会議が終わったあとも、私とアリシアは王座の間に留まっていた。

 ネルフィ、レイ爺、カイルには先に戻ってもらい、今ここにいるのは――私とアリシア、そしてクラウス殿下の三人だけ。


 「……それで。君たちは、何を確かめに来たんだい?」


 殿下は、円卓の上に広げられていた地図を無造作に折りたたみながら、目線をこちらに向ける。

 その声音には疲労の色も、苛立ちもなかった。ただ――冷静で、底が見えない。


 「ひとつ、どうしても伺いたいことがあるのです」


 アリシアは、凛とした立ち姿のまま両手を腰の前で組み、

 まるで“正式な謁見”のように言葉を選びながら答えた。


 「ふむ……それはまた、随分と慎重な口ぶりだね」


  「実は……昼間、王城の上層から感じた、いわゆる“魔力”について――それを、確かめたかったのです」


 アリシアの声は静かだったが、明確な意志が込められていた。

 クラウス殿下の手が、地図を折り終えたところで止まる。小さく息を吐き、彼は目を細めた。


 「……やはり、感じたか。君たちは鋭いね」


 その言葉は、否定でも肯定でもなかった。ただ、そこに“答えの在処”があることだけを告げていた。

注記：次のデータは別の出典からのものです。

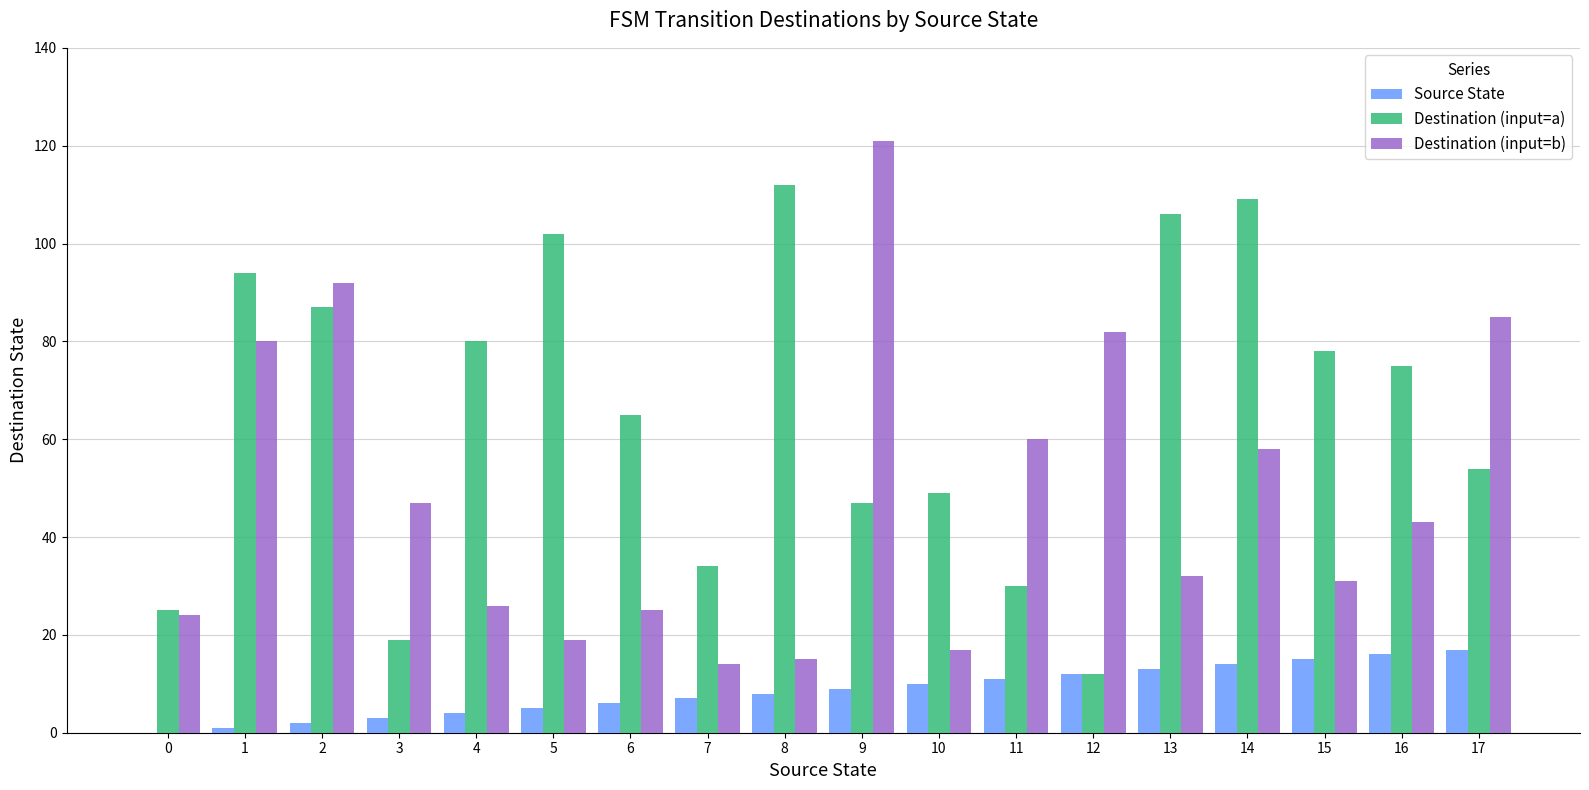

Reading left to right, transcribe all the data shown in this chart.

Source State: 0=0	1=1	2=2	3=3	4=4	5=5	6=6	7=7	8=8	9=9	10=10	11=11	12=12	13=13	14=14	15=15	16=16	17=17
Destination (input=a): 0=25	1=94	2=87	3=19	4=80	5=102	6=65	7=34	8=112	9=47	10=49	11=30	12=12	13=106	14=109	15=78	16=75	17=54
Destination (input=b): 0=24	1=80	2=92	3=47	4=26	5=19	6=25	7=14	8=15	9=121	10=17	11=60	12=82	13=32	14=58	15=31	16=43	17=85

 「殿下。あれは、 “五指”に与えられた力とは別の……魔女の遺産ではないのですか?」


 私がそう問うと、クラウスは口元だけで笑みを作る。

 だが、その金の瞳には笑意など一滴も浮かんでいなかった。


 「……キミたちには、どこまで話すべきかな」


 殿下の言葉に、玉座の間に再び沈黙が落ちた。

 それは、答えを語るための間ではなく――覚悟を問うための、静かな時だった。


 その視線の奥に宿るものを、私は見逃さなかった。

 あの瞳は、”誰か”を見ている。それが”人智を超えた存在”なのは確かだった。

 けれど今は、まだその名を語らない。


 そして、夜がゆっくりと、帝都を覆いはじめる。